Val’s amusement strengthened, and he opted for the game of “bait the teacher.”

“The blue-eyed redhead you’ve got your arms around?” he asked with full innocence. The class broke up, so I smilingly waited for them to run down. Val had played right into my hands, but then nothing he could have said would have saved him.

“That’s not as funny as it sounds,” I said when they were finally quiet. “Agent Carter’s my partner, and that’s why we’re both here now. It was what was concerning him the last time we were out together, and we were almost killed because of it.” Then I gave Val a significant look. “That sort of thing makes your partner think about finding someone else to team with.”

The class wasn’t laughing any longer, and most of them had turned to stare at Val.

He, on the other hand, was staring at me, and there was no expression on his face.

He had to have been feeling the stupidity of what he’d almost done on Xanadu, but in a way the situation also paid him back for the needling he’d done over the last couple of weeks. He could have tried to protest the interpretation I’d put on his actions, but if he had he would have sounded as if he were making excuses. He had no choice but to sit there and take it, and that was fine with me.

“Let’s get on with the work,” I continued, ignoring Val and his displeasure. “Jeff had you memorize infiltration info on a particular target. Who’s supposed to lead the way?”

A girl signaled casually with her hand, and I was surprised to see that she was a blue-eyed redhead too. She must have had fun with Val’s comment.

“I have that pleasure and privilege,” she said with a grin. “My name is Hughes.”

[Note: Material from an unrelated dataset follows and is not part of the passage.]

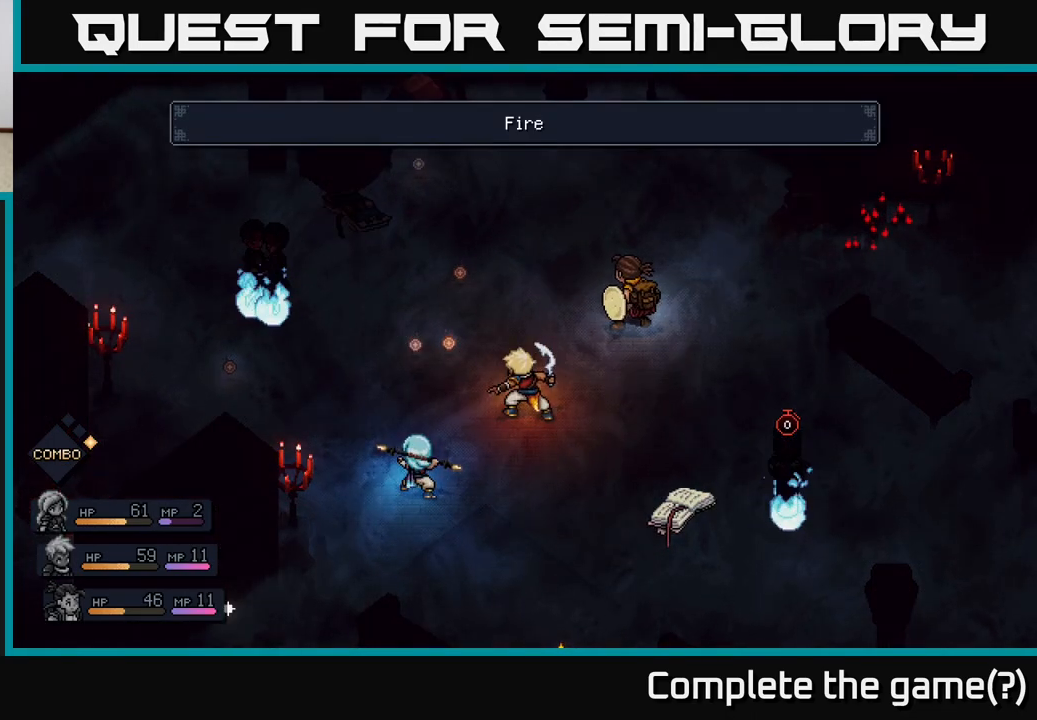
{"buttons": [], "left_stick": "center", "right_stick": "center", "events": [[167, "A", "down"], [317, "A", "up"]]}
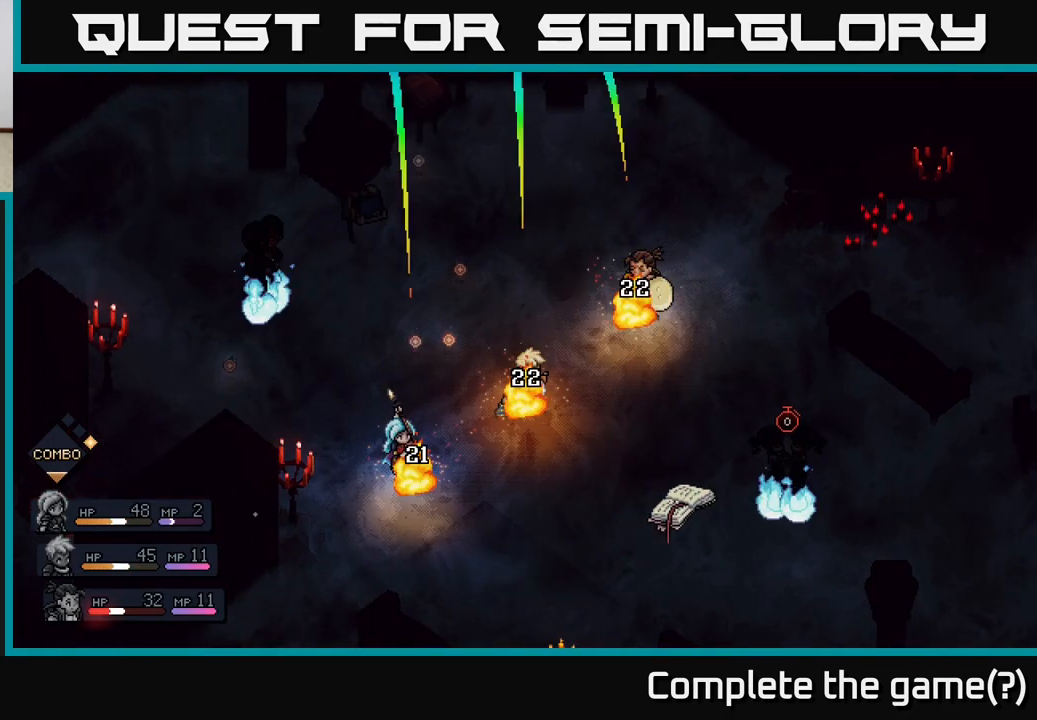
{"buttons": [], "left_stick": "center", "right_stick": "center", "events": []}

Jeff had had some interesting things to say about Hughes, and I was curious to see if he was right. “Okay, Hughes,” I agreed. “Take it away.”

The girl leaned back in her chair and began to explain the infiltration problem, but I didn’t need her commentary to recall the time in detail. Margaret Renistow had been appointed ambassador to the planet Dagristol with a good deal of nervousness on the part of the Council, but not because Margaret was unqualified. Madam Renistow was an excellent ambassador with a brilliant career record behind her, but Dagristol is a planet of nonhumans with a long track record of making trouble.

Someone decided that Margaret would have the best chance to calm the Dagris with her charm and wit. Before the thing was thought all the way through, the new ambassador had already taken up residence in the Federation’s embassy on Dagristol. If anyone had bothered to check, they would have discovered that the Dagri’s had an exaggerated sense of protection toward their own rather delicate females. But if anyone had bothered to check, they probably would have come up with the wrong conclusions.

When the Dagris laid eyes on Margaret, they immediately attached the wrong sort of importance to the deference shown her and promptly kidnapped her. Their letter of demands ran about five-and-a-half pages, listing everything they could think of to ask for and then some, but the ambassador’s place of detention was included in the letter of announcement they sent. The Council requested a short time to consider the demands, all the time counting on the Special Agent who had been sent to get Margaret back where she belonged.

Hughes described the building where the ambassador had been held, then went into the details of the infiltration itself. She went along step by step, and I didn’t say a word until she was more than half way through.

“I go gracefully down the central hall until I come to a series of arches,” Hughes said, pointing with her right hand, her eyes up toward the ceiling in memory. “I decide that the third arch holds the most appeal for me, so I tiptoe through – ”

“And then gracefully fall down dead,” I interrupted with a pleasant smile. “The third arch is boobytrapped. It’s the fourth arch that’s clearable.”

She studied me for a moment then asked quietly, “How do you know? You’re not even following the master.”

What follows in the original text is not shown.